On Sunday, US Ambassador to the UN Nikki Haley told CNN the United States believes regime change in Syria is going to happen. Last week, the United States launched cruise missiles at a Syrian airfield in response to an alleged chemical attack.
“Mostly likely, the Trump administration will try to dictate to Moscow [to] partition [Syria],” Jatras said.
Jatras suggested that Washington would attempt to create a splintered former Syria in which elements of Daesh would be preserved to maintain their rule of terror in key enclaves.
The proposed US solution could include “’ISIS [Daesh] lite’ Sunnistan in eastern Syria to block the mythical ‘Shi’ite Crescent’ to please the Saudis, Gulf States, Turks, and Israelis,” Jatras explained.

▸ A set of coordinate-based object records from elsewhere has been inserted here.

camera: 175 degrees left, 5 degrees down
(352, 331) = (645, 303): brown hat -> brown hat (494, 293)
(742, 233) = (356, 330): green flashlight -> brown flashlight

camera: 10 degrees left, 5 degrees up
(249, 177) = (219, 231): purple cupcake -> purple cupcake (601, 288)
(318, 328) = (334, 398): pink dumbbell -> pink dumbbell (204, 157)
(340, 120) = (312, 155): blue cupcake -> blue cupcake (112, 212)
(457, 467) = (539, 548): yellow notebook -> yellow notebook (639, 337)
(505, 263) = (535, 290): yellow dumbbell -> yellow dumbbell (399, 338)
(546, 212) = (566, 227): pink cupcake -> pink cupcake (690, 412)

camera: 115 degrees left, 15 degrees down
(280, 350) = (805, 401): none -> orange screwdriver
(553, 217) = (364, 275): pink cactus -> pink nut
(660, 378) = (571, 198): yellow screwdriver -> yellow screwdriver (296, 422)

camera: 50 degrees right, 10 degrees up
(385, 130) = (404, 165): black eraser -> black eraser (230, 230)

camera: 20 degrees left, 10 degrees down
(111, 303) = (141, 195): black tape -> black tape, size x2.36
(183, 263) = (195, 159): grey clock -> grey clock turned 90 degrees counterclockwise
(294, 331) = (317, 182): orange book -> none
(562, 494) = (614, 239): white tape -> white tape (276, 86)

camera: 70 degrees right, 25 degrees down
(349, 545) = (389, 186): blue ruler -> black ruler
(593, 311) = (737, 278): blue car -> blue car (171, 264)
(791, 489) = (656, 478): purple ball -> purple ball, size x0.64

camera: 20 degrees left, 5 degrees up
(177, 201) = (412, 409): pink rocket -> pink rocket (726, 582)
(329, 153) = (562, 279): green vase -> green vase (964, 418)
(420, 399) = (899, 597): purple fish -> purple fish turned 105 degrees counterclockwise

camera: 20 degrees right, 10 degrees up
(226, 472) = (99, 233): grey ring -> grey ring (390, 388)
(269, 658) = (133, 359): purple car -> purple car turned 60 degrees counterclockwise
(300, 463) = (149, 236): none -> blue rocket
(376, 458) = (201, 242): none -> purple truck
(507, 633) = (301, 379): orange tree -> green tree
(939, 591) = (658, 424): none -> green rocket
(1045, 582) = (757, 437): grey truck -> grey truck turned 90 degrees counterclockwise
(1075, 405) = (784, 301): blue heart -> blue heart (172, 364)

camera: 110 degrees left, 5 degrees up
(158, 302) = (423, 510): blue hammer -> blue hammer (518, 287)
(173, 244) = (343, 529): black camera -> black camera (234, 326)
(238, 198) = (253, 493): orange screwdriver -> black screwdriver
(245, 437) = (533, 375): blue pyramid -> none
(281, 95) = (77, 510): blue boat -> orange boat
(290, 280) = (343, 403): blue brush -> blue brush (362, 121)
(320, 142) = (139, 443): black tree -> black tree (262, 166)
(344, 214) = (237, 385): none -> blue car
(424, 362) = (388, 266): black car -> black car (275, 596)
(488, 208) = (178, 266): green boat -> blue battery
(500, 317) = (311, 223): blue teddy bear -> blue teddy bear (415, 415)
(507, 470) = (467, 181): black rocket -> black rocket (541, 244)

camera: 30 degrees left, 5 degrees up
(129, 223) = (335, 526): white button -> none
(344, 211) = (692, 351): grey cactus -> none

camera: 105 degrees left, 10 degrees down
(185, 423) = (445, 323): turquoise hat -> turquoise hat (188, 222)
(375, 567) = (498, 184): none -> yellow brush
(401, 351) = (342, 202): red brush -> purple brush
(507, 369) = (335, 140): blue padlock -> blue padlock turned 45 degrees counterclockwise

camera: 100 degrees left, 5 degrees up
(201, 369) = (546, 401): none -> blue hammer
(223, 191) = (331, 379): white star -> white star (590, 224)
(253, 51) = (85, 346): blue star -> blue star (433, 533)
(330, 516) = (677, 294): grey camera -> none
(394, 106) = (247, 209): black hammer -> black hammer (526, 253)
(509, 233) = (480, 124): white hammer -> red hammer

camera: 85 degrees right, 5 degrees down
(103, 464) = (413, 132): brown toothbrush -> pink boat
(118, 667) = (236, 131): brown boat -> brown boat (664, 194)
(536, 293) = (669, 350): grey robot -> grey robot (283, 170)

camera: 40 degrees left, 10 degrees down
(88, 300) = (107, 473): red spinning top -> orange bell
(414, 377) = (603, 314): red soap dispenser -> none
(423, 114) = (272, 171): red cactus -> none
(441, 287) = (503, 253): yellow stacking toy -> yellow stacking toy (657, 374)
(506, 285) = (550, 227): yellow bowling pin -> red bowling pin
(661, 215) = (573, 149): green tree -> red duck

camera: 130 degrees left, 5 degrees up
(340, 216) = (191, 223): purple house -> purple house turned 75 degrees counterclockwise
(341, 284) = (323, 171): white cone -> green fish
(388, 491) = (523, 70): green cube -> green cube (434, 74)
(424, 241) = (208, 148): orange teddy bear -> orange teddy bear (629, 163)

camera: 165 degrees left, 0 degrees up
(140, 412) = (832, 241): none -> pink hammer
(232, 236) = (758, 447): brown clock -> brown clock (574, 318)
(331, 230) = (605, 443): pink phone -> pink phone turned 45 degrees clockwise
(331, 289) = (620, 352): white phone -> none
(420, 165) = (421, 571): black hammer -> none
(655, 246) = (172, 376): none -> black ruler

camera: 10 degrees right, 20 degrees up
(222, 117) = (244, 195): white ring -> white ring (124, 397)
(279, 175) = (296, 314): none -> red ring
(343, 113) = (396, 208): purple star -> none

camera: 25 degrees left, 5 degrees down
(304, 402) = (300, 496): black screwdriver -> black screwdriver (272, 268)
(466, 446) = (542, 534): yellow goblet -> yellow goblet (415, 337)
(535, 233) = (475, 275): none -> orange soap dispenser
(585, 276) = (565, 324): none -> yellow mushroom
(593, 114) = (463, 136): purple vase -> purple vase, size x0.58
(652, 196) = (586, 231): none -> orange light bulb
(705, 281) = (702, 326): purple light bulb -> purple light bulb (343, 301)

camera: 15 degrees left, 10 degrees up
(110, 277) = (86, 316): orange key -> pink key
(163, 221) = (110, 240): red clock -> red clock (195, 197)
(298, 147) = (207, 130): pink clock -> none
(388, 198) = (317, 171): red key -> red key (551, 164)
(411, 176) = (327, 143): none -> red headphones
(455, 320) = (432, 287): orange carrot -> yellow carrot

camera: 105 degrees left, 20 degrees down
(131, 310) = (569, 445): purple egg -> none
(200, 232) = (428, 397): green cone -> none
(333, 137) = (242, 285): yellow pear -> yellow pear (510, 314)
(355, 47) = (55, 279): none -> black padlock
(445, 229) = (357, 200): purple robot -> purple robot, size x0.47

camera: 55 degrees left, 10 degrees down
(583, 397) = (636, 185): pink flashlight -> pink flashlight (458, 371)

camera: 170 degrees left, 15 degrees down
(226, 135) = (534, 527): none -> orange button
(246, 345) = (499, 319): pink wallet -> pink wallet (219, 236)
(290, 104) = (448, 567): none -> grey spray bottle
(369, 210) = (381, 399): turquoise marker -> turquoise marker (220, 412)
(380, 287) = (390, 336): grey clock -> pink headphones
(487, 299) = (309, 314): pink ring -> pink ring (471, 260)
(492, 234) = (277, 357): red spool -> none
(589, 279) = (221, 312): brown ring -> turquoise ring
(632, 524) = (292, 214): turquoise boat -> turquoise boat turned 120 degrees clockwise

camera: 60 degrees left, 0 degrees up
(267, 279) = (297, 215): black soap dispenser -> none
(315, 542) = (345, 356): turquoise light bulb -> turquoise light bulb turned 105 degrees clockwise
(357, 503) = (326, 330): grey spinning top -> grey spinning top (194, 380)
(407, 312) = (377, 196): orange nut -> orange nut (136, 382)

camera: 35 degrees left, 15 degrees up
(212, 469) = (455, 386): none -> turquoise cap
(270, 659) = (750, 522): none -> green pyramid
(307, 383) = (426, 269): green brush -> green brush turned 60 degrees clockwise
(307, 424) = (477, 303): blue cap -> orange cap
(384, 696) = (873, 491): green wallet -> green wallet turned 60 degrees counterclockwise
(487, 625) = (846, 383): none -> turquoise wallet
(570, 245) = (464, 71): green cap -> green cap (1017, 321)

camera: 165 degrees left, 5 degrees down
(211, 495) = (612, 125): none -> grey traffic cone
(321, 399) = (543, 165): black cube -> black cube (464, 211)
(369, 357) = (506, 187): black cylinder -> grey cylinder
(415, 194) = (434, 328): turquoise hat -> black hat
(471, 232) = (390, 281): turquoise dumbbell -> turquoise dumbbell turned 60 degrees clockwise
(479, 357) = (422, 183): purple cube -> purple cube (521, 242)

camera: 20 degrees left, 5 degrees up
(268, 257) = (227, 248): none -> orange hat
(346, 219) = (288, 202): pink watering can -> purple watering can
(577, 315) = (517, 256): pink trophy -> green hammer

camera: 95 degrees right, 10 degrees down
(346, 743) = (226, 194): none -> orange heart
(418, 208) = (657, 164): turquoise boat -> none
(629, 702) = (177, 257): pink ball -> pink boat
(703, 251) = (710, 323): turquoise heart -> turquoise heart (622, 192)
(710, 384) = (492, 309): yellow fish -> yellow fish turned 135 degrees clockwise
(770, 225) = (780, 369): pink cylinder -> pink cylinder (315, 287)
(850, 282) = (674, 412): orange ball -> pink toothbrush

However, Moscow was unlikely to permit such a solution, Jatras pointed out.
Jatras expected that US policymakers would support revived extreme Islamist groups, even including al-Qaeda offshoots to maintain control of different regions of Syria.
“But the jihadist threat was never just IS [Daesh]. If I am correct regarding partition aims, the IS scarecrow will be destroyed and replaced by various ‘moderate’ head-chopper Salafist groups, including al-Qaeda, controlling various parts of Syria with US blessing,” Jatras stated.
Trump had bowed on Syria policy to pressure from “Deep State” hardliners determined to continue US policies of expansion in the Middle East, Jatras argued.
“I think it is all driven by domestic issues. Trump is under fire from the Deep State, MSM [the US mainstream media], [and has] surrounded himself with national security apparatchiki who oppose everything he said during the campaign. It appears he couldn’t beat them, so he joined them,” Jatras explained.
The “chances that Syrian forces did this are extremely small, in my opinion: The odds that terrorists did this as a false flag [operation] are very high. We have seen this movie before,” he said.
The most optimistic outcome would be if the US government tried to work out a new deal with Moscow, Jatras suggested.
However, if Trump failed to repair relations with Russia, there would be no hope of a revived Syrian peace process, Jatras warned.
“In short, we would be where we would have been if Hillary [Clinton] had won [the presidential election] in November,” he said.
That scenario could lead to another Cold War and to a deepening danger of a hot war between the superpowers, Jatras warned.
On Monday, US Central Command spokesperson Col. John Thomas said in a briefing that the United States was going to "let the situation settle" before commenting on Russia’s suspension of deconfliction lines in Syria. Moscow cut off US-Russian cooperation after the United States attacked a Syrian airfield last week.